Just wanted to know at what age to use the Fox Farms product "Grow Big". Thanks guys/gals. 

P.S
Bought the product because i heard so much about it.Is there really a gain in growth?:confused2:


----------



## MrPuffAlot (Sep 17, 2007)

Veg cycle ..

and one way to find out.  Go look for the FOX FARM feeding schedue.


----------



## Homemadegravity (Sep 18, 2007)

Here ya go man check it out http://www.foxfarmfertilizer.com/soilfeed.pdf


----------



## dmack (Sep 18, 2007)

thanks alot guys. didnt think of checking on there site.


----------



## Herblover (Sep 18, 2007)

dmack,
You may want to hold off with nutes until they are well established.  Like you I bought Fox Farm's Grow Big and gave a very light feeding to my babies.  I got nute burn.  See thread: http://www.marijuanapassion.com/forum/showthread.php?t=17443

I  too am interested in finding out when during the veg stage is an appropriate time to begin feeding.


----------



## pufindo (Sep 18, 2007)

if u are using fox farms soil u usually dont have to feed till about a month...


----------



## SwisherSweets (Nov 18, 2007)

just a question about this qoute from the fox farm chart.

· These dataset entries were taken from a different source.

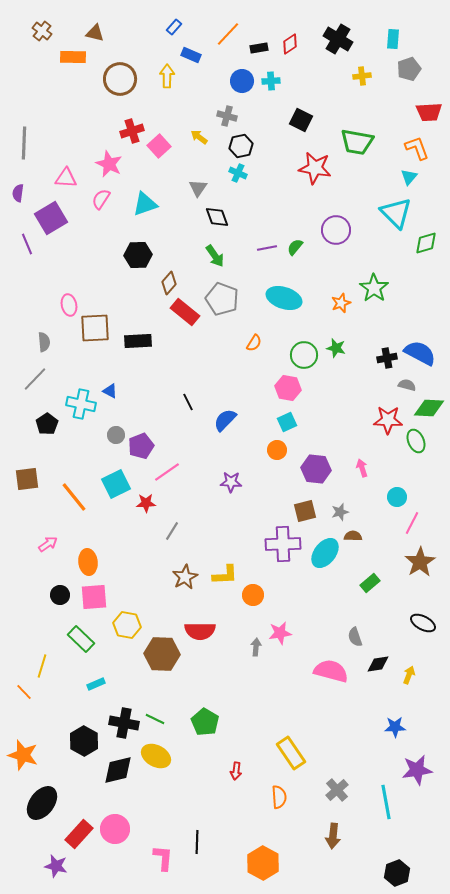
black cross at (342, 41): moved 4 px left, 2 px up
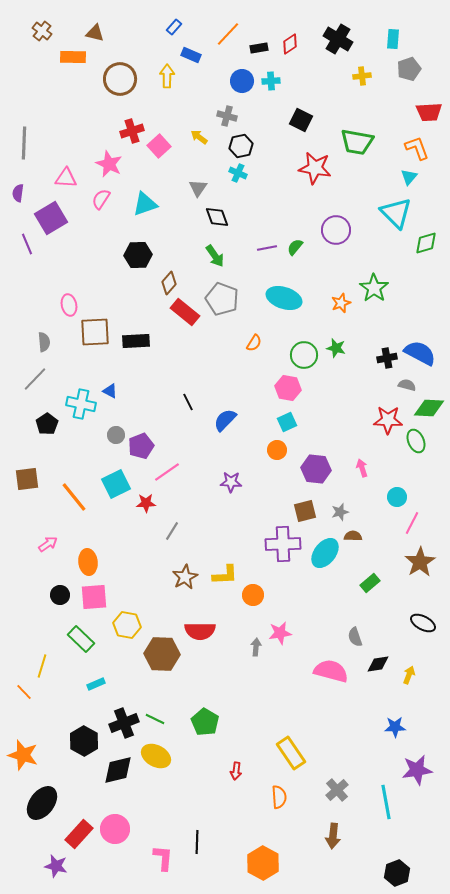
brown square at (95, 328): moved 4 px down
black rectangle at (138, 341): moved 2 px left
black cross at (124, 723): rotated 32 degrees counterclockwise
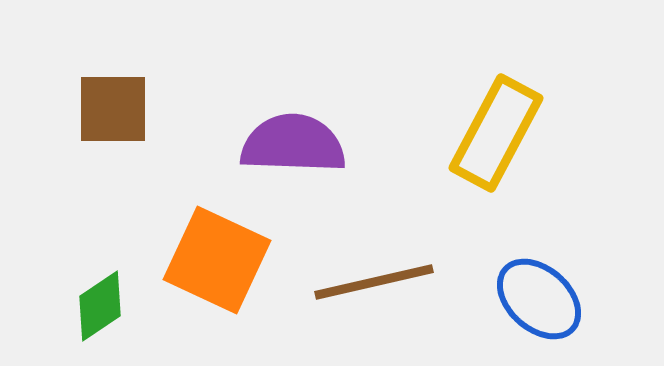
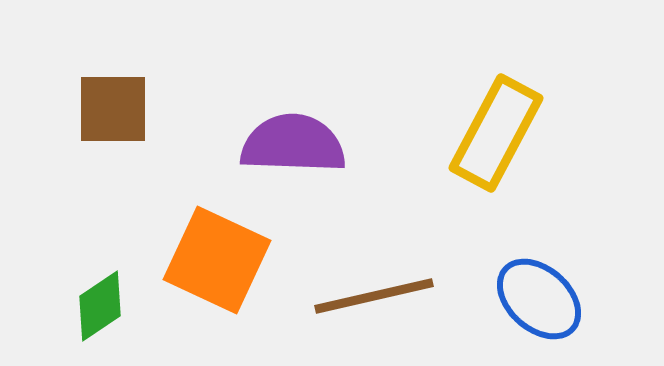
brown line: moved 14 px down
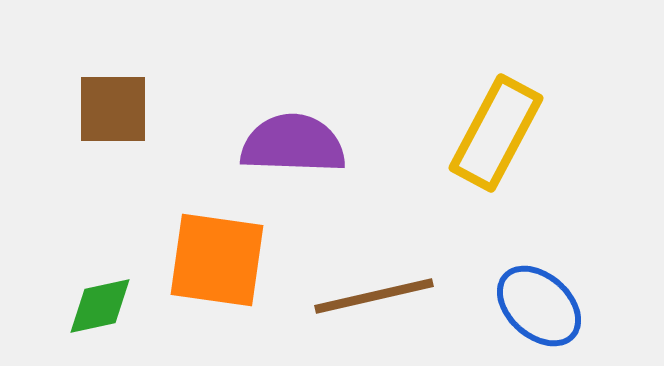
orange square: rotated 17 degrees counterclockwise
blue ellipse: moved 7 px down
green diamond: rotated 22 degrees clockwise
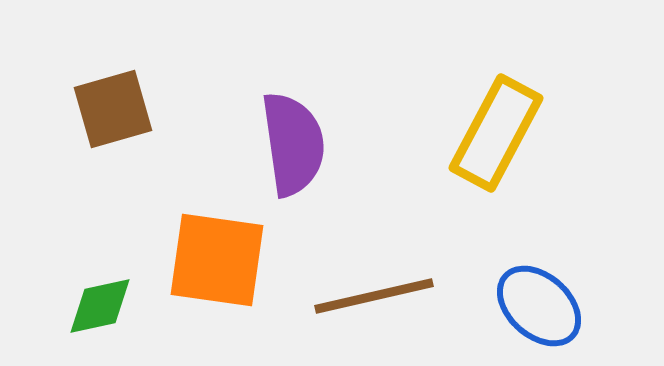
brown square: rotated 16 degrees counterclockwise
purple semicircle: rotated 80 degrees clockwise
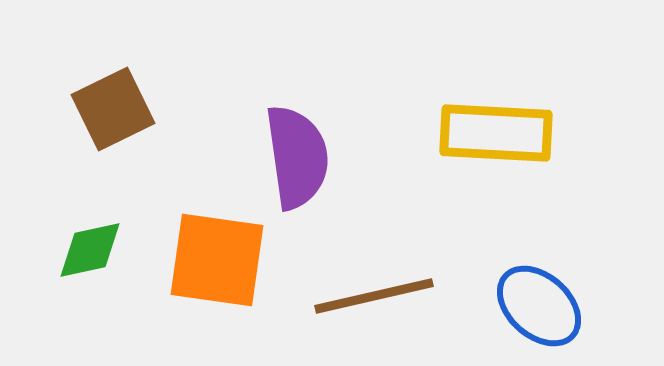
brown square: rotated 10 degrees counterclockwise
yellow rectangle: rotated 65 degrees clockwise
purple semicircle: moved 4 px right, 13 px down
green diamond: moved 10 px left, 56 px up
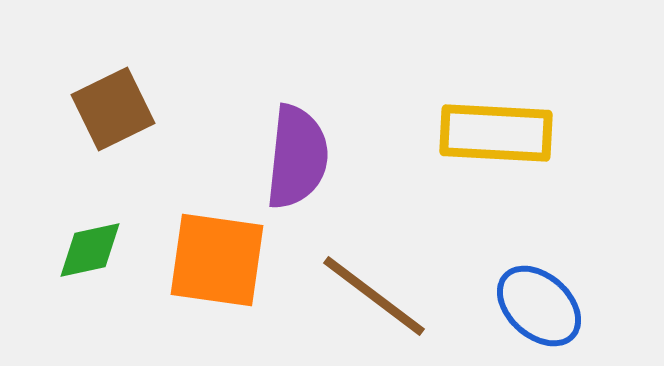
purple semicircle: rotated 14 degrees clockwise
brown line: rotated 50 degrees clockwise
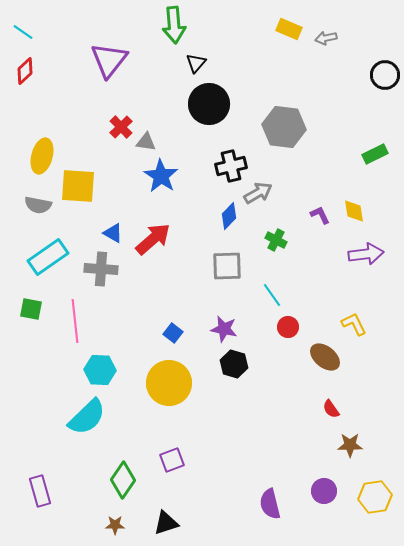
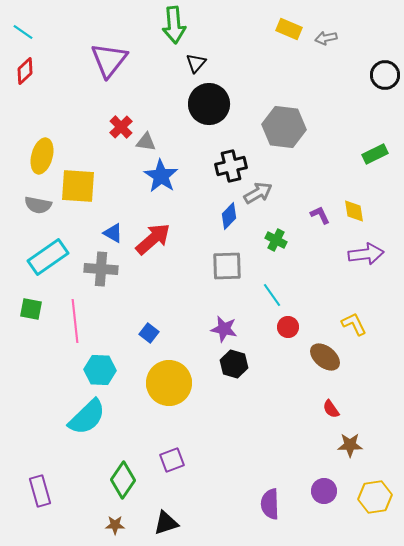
blue square at (173, 333): moved 24 px left
purple semicircle at (270, 504): rotated 12 degrees clockwise
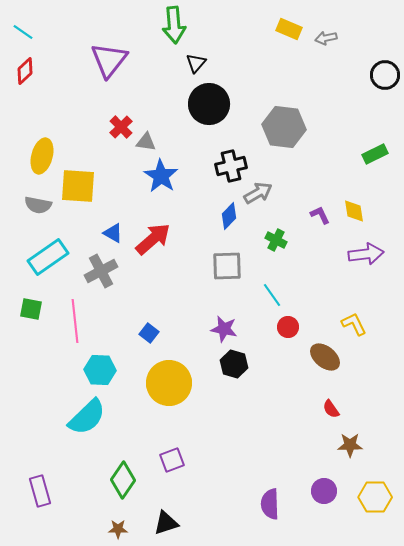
gray cross at (101, 269): moved 2 px down; rotated 32 degrees counterclockwise
yellow hexagon at (375, 497): rotated 8 degrees clockwise
brown star at (115, 525): moved 3 px right, 4 px down
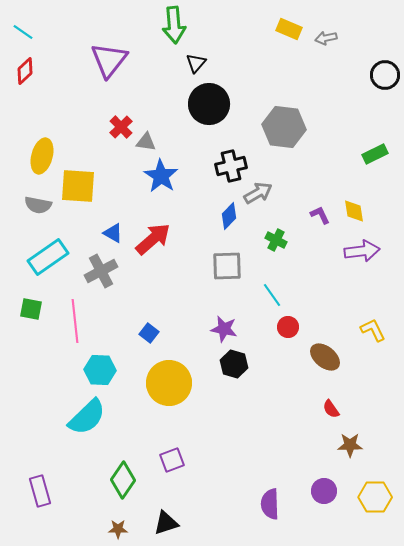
purple arrow at (366, 254): moved 4 px left, 3 px up
yellow L-shape at (354, 324): moved 19 px right, 6 px down
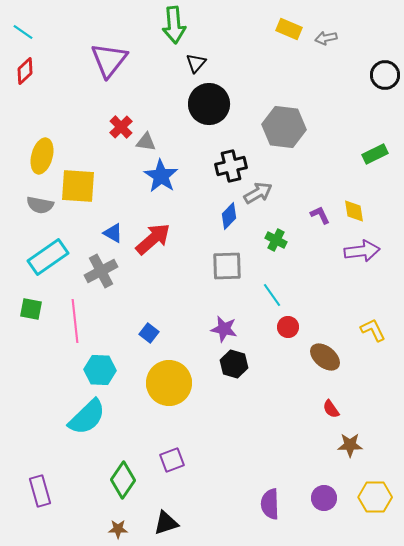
gray semicircle at (38, 205): moved 2 px right
purple circle at (324, 491): moved 7 px down
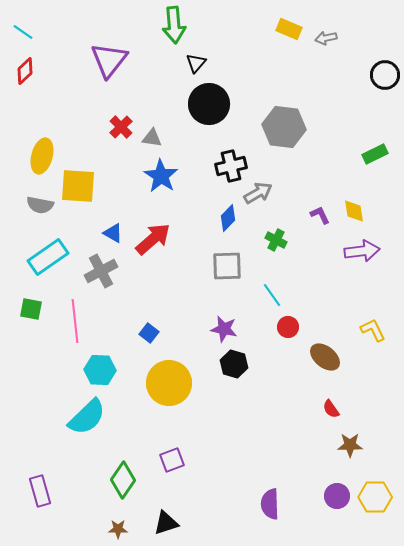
gray triangle at (146, 142): moved 6 px right, 4 px up
blue diamond at (229, 216): moved 1 px left, 2 px down
purple circle at (324, 498): moved 13 px right, 2 px up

Use FoxFarm Big Bloom&#8482; in conjunction with other FoxFarm nutrients to relieve plant stress, unlock unwanted salt bonds and allow for increased nutritional flow. Note: In Coco this process is especially helpful, as Coco has a tendency to retain mineral salt build-up. 

do you have to do this with growing marijuana?


----------



## Elephant Man (Dec 20, 2007)

Just soz ya know, Fox Farms Grow Big is not organic.  Be careful with it as it will build salts on ya.


----------